In California, rent payments have declined since May, with an 11% dip from June to July—about a week after a rent relief bill cleared the California Senate allowing renters 14 years of emergency relief.
In Texas, rent payments have steadily declined each month since COVID struck, with the latest month-over-month drop falling 5%. The drop in rent payments in Texas comes shortly after Governor Greg Abbott announced a roll-back in business re-openings near the end of June.
As we explored in our June 1 analysis, renters in Los Angeles continue to struggle to make rent payments. With unemployment nearing 21%, the city finally approved a $100 million renter relief program in the end of June—however, some industry experts argue the funds are not enough to support renters and property managers. Now, new shutdowns across the city threaten to stall LA’s efforts to recover.
The city of Dallas, on the other hand, has seen a gradual recovery since May when it experienced its sharpest decline.
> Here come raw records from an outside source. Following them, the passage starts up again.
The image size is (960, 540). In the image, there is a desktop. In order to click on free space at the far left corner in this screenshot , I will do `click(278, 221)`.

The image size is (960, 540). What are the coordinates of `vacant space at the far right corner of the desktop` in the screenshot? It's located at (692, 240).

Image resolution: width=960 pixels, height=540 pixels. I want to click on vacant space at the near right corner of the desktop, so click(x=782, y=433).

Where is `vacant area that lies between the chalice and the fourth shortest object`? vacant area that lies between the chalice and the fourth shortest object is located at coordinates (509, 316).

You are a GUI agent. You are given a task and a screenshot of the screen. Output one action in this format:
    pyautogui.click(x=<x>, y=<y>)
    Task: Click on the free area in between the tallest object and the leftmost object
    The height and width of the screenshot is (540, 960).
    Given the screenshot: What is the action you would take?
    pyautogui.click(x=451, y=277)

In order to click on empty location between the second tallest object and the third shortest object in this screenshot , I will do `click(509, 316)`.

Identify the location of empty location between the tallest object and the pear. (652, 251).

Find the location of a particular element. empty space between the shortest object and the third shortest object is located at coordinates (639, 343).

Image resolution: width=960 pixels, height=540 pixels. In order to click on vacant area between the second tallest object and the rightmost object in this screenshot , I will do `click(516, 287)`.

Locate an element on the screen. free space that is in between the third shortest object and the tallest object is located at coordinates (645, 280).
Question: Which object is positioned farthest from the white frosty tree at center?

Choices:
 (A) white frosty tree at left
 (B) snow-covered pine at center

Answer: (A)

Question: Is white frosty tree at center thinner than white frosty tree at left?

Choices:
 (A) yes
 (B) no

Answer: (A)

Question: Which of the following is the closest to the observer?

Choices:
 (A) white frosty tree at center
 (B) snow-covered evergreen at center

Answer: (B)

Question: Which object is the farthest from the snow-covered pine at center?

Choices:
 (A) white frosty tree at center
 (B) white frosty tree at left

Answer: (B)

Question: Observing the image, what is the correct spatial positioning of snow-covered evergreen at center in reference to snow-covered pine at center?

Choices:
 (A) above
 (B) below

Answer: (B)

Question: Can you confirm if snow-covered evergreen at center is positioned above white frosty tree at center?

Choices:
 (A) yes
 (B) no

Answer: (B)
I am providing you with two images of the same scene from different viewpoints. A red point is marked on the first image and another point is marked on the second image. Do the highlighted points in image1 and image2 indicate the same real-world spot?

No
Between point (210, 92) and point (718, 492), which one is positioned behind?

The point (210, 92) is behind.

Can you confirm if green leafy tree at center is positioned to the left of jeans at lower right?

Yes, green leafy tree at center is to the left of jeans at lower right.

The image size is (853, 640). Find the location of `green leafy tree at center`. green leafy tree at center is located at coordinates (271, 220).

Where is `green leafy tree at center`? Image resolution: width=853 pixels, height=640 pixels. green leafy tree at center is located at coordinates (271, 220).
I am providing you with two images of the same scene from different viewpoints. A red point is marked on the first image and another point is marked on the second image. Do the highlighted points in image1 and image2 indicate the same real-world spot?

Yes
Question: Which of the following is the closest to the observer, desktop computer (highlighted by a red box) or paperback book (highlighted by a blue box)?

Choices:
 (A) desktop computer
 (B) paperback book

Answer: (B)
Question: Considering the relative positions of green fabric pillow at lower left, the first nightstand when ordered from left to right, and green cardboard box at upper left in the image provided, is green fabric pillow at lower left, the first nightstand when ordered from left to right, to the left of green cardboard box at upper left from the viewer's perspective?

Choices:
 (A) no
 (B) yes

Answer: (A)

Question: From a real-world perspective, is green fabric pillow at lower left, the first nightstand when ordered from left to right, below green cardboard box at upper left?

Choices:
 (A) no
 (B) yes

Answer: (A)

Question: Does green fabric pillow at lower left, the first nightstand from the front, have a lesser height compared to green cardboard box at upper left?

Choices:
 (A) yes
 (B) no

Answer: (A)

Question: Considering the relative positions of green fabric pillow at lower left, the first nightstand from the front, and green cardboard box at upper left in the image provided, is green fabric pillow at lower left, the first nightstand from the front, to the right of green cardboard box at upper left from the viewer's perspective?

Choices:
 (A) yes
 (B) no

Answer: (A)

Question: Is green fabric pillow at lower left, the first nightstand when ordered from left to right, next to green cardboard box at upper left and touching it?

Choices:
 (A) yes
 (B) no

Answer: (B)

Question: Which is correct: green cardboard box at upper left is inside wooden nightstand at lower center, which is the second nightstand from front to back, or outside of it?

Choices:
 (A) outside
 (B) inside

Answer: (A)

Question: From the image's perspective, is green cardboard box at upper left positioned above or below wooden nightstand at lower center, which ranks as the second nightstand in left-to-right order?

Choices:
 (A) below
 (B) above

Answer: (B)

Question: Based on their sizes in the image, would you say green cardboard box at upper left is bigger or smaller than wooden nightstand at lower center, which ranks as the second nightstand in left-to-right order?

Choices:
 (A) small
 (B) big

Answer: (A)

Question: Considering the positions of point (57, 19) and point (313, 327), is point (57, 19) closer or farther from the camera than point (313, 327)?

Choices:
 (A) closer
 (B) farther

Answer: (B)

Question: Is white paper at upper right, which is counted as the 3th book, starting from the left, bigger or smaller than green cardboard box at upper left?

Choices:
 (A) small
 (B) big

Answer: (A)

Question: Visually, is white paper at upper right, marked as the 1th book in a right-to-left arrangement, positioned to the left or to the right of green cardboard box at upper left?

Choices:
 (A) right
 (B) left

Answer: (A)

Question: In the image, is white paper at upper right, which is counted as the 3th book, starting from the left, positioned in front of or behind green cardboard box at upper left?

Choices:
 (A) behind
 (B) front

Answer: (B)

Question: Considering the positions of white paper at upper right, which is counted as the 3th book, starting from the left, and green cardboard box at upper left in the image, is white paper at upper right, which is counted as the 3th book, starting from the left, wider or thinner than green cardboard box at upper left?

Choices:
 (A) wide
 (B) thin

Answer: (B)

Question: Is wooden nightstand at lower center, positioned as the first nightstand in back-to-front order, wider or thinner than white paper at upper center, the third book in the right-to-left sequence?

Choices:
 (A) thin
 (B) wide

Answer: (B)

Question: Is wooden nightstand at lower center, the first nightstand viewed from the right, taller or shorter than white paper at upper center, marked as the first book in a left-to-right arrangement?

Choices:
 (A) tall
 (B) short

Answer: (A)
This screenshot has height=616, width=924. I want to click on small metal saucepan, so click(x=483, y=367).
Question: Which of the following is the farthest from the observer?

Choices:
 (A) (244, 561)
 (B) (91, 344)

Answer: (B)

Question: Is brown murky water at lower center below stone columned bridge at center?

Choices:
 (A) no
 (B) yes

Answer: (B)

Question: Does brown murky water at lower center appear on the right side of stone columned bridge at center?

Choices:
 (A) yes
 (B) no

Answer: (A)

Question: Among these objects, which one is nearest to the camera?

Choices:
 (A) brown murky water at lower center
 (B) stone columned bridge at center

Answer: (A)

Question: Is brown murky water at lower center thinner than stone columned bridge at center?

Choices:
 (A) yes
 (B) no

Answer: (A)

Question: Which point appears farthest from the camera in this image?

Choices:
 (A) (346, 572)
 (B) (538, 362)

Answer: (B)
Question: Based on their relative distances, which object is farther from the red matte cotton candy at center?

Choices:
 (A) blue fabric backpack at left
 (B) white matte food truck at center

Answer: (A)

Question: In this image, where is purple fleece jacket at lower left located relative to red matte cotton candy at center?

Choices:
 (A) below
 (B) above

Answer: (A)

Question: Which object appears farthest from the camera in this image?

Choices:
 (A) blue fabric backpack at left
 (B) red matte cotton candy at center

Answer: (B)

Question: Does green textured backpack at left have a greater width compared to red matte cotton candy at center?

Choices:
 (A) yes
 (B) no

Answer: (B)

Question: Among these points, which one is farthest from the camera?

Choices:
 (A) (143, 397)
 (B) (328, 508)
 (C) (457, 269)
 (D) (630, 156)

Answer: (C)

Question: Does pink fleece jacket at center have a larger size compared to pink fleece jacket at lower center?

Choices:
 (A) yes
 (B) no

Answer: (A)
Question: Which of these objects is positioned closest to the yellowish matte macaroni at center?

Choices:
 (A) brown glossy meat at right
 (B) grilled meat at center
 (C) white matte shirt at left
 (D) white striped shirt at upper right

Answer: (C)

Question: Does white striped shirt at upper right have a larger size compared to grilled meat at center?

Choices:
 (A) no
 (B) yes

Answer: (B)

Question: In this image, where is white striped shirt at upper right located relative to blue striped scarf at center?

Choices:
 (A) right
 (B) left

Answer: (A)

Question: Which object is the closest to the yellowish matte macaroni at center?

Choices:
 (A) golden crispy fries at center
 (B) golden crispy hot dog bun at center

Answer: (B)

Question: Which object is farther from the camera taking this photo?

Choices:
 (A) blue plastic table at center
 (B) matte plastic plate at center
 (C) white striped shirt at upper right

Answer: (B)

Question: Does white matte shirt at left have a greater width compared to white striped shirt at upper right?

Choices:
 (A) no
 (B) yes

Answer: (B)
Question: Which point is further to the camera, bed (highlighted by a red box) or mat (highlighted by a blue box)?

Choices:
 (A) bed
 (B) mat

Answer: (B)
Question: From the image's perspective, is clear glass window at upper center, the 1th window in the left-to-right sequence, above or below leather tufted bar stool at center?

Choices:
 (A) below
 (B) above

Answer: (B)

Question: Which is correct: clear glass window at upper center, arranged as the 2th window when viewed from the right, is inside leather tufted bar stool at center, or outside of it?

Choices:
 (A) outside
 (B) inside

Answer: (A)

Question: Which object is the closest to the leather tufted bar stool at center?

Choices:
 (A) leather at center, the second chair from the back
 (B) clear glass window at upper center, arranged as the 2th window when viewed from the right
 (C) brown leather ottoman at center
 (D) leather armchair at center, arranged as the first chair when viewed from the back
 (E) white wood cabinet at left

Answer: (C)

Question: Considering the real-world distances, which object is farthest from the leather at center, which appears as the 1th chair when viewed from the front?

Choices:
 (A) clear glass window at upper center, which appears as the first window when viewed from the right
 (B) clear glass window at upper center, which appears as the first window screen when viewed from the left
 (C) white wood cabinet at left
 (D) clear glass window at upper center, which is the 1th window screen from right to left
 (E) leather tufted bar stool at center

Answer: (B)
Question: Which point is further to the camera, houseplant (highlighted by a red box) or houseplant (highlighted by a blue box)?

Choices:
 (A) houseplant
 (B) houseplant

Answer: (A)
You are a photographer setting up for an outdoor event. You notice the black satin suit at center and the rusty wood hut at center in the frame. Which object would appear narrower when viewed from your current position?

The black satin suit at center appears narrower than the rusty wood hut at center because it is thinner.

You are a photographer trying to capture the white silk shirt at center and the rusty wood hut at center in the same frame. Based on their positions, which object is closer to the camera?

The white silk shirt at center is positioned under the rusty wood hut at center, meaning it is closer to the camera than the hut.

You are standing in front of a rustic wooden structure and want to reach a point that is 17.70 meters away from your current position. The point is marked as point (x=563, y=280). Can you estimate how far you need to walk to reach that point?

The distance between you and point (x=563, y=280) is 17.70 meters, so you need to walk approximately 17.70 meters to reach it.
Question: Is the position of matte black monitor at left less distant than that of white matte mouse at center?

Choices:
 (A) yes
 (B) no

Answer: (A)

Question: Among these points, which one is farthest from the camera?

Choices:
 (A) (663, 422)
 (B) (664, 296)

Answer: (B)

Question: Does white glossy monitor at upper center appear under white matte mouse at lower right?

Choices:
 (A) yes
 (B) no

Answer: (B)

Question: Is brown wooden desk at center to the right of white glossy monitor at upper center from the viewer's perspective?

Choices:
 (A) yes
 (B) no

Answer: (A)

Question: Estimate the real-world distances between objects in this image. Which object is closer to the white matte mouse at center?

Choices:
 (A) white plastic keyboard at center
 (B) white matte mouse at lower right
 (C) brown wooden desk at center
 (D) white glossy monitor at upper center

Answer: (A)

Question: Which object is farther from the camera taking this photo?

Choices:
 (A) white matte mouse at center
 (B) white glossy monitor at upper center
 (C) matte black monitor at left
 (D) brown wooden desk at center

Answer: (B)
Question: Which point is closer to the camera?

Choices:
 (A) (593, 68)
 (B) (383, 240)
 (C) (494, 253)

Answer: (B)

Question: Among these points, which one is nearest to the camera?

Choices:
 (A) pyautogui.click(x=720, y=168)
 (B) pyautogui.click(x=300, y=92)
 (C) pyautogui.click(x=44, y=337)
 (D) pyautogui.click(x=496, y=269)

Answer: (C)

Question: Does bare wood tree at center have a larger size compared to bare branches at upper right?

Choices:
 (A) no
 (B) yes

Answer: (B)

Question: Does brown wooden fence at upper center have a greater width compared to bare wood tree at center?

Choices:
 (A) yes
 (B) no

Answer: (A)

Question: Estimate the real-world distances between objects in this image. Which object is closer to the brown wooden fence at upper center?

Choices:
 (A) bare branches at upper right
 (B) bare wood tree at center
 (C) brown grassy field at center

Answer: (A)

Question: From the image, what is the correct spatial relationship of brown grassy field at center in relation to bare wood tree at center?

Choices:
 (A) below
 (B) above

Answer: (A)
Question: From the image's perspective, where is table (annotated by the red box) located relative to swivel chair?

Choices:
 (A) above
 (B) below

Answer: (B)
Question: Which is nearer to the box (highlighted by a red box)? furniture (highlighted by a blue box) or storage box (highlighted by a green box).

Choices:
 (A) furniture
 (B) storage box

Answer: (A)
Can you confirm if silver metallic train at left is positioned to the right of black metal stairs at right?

The 3% month-over-month gain can be attributed to rental assistance and the city’s decision to allow Dallas residents 60 days to pay off unpaid rent if affected by COVID, but the percent of renters who are paying rent is still more than 25% down from the average.
In light of businesses shuttering again and the fast-approaching expiration date of unemployment benefits, the drop in July rent payments—especially among Class C residents—is a wake-up call for multifamily as well as legislators. Will August rent payments experience even greater losses? Check back next month for an in-depth report on rent payment behavior.
Important statistical note: Despite the measured payment fluctuations based on the sample set, the variance is within normal statistical range. In other words, the changes are not necessarily significant enough to attribute specifically to COVID-19 versus normal fluctuations expected across the data set. Please reference full Methodology below.
Rent payment data is actual transactional data sourced from integrations with property management systems in the multifamily industry.
Analysis includes a 105,070 unit sample from 1,029,428 live units under management by LeaseLock clients. Data is nationwide, representing over half of the NMHC Top 10 property managers in the country and all asset classes (A, B and C). Asset class composition: class A (37%), class B (48%) class C (15%).
All data has been anonymized to remove personally identifiable information for renters and property managers.